Gianriccardo Piccoli è nato a Milano nel 1941. Si è diplomato presso l’Accademia di Belle Arti di Brera e ora vive e lavora tra Bergamo e Basilea. Negli anni Ottanta la sua ricerca è diventata più incline all’astrazione e alla sperimentazione tecnico-linguistica, mantenendo il disegno indipendente come costante presenza nel suo lavoro. Nel 1984 ha vinto il premio Feltrinelli e nel 1986 ha partecipato alla Biennale di Venezia. È intervenuto in diverse rassegne allestite in sedi pubbliche e private e gli sono state dedicate alcune antologiche: a Wiesbaden nel 1988, a Tenero e a Monza nel 1990. Ha esposto a lungo in Svizzera, stabilendo un rapporto privilegiato con la Galerie Carzaniga di Basilea. Nel 1995 ha realizzato una Via Crucis per la chiesa di Sant’Agostino a Bergamo, con un allestimento di Mario Botta. Nel corso del 2007 la Galleria dello Scudo di Verona ha organizzato una monografica sulla sua opera recente (2001 – 2007). Nello stesso anno ha realizzato Palinsesto di cenere, monumentale installazione creata appositamente per l’Oratorio di San Lupo a Bergamo. Del 2009 è la sua personale Stanze per Villa Panza a Villa Panza a Biumo.

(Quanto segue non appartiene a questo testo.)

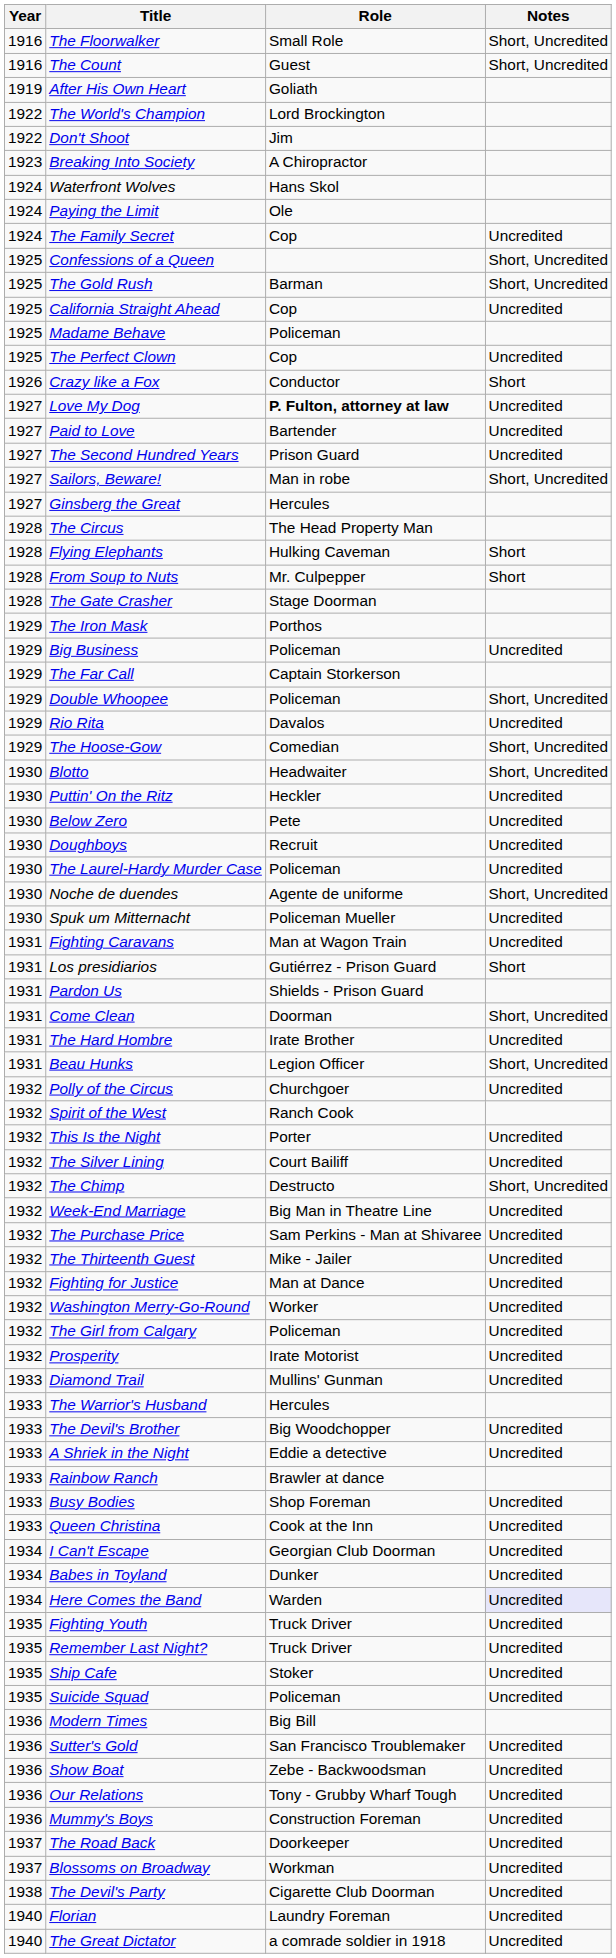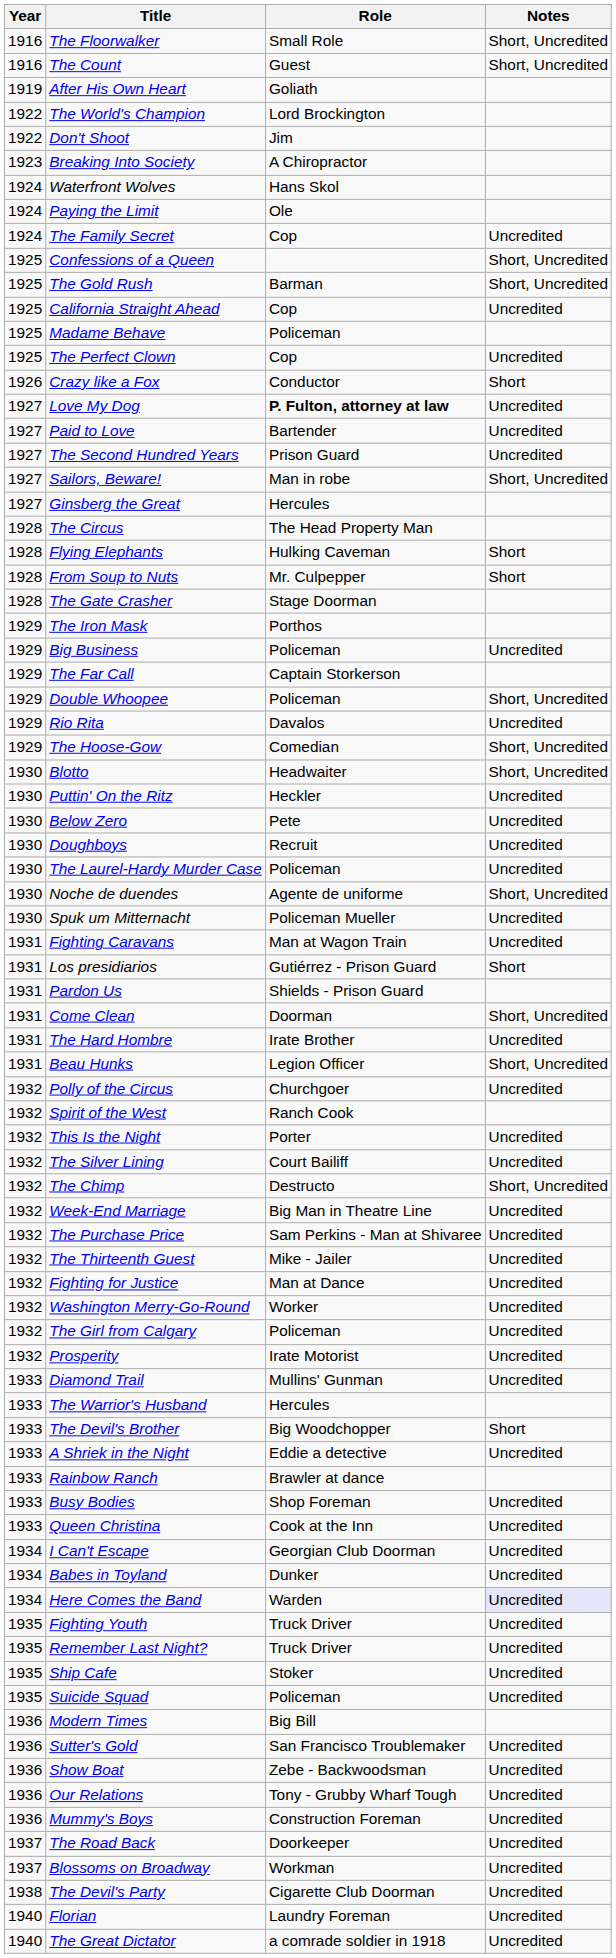The Devil's Brother | Notes: Uncredited -> Short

Massimo Kaufmann, OSSA MEA

Stanza 8

«L’opera d’arte è una risposta ad una domanda che non può essere formulata.»
Massimo Kaufmann

«Che cosa sono queste grandi superfici pittoriche se non una forma esplicita di “eccezione”– se non una messa in questione di questo nocciolo fondativo del fare arte? È a partire da simili suggestioni che dovremmo dire che gli esercizi di Kaufmann costituiscono una nuova forma di domanda: una domanda fatta ne più ne meno che con i mezzi stessi, e la stessa tecnica, del “domandare”. Ciò significa che con questo suo ritorno ostinato alla pittura, Kaufmann ci costringe ad un salto mentale, ad un “esercizio”, che va dunque molto oltre lo “specifico” pittorico: si tratta insieme di abilità di mano e d’occhio, orecchio “musicale”, senso del “ritmo” (temine che in greco significa anche “numero”), ma anche del “rito”, tenuti insieme dall’applicazione rigorosa di una regola e di un metodo, che dobbiamo avere la paziente disciplina di “riconoscere”.»
Marco Senaldi

L’ARTISTA

Massimo Kaufmann è nato nel 1963 a Milano, vive e lavora tra Milano e New York. Ha studiato Lettere e Filosofia presso l’Università degli Studi di Milano. Ha iniziato la sua carriera collaborando con alcune riviste, in particolare Flash Art, per poi affermarsi come esponente di rilievo della generazione artistica dei primi anni ‘90. Ha esposto in numerose gallerie e istituzioni pubbliche italiane, europee e statunitensi, tra le quali: lo Studio Guenzani di Milano nel 1987, 1988, 1992 e nel 1995, Palazzo della Permanente di Milano nel 2001, la Galleria Sperone di New York nel 1994 e il Museo d’Arte Contemporaneo di Nizza nel 1997. Una sua opera è stata recentemente acquistata dal MAMBO di Bologna. La sua pittura più recente si inserisce in un ambito astratto di mappe, reticoli, come città che si sviluppano a dismisura in esplosioni di colore. Nel 2004 ha esposto Apriti cielo, presentando questo nuovo ciclo di lavori nella galleria 1000eventi di Milano. Nel 2006 si è tenuta presso la Galleria Astuni di Pietrasanta la mostra 24 h – Massimo Kaufmann e nel 2007 la Galleria In Arco di Torino, con la quale collabora dal 1991, ha ospitato la mostra Bubbles.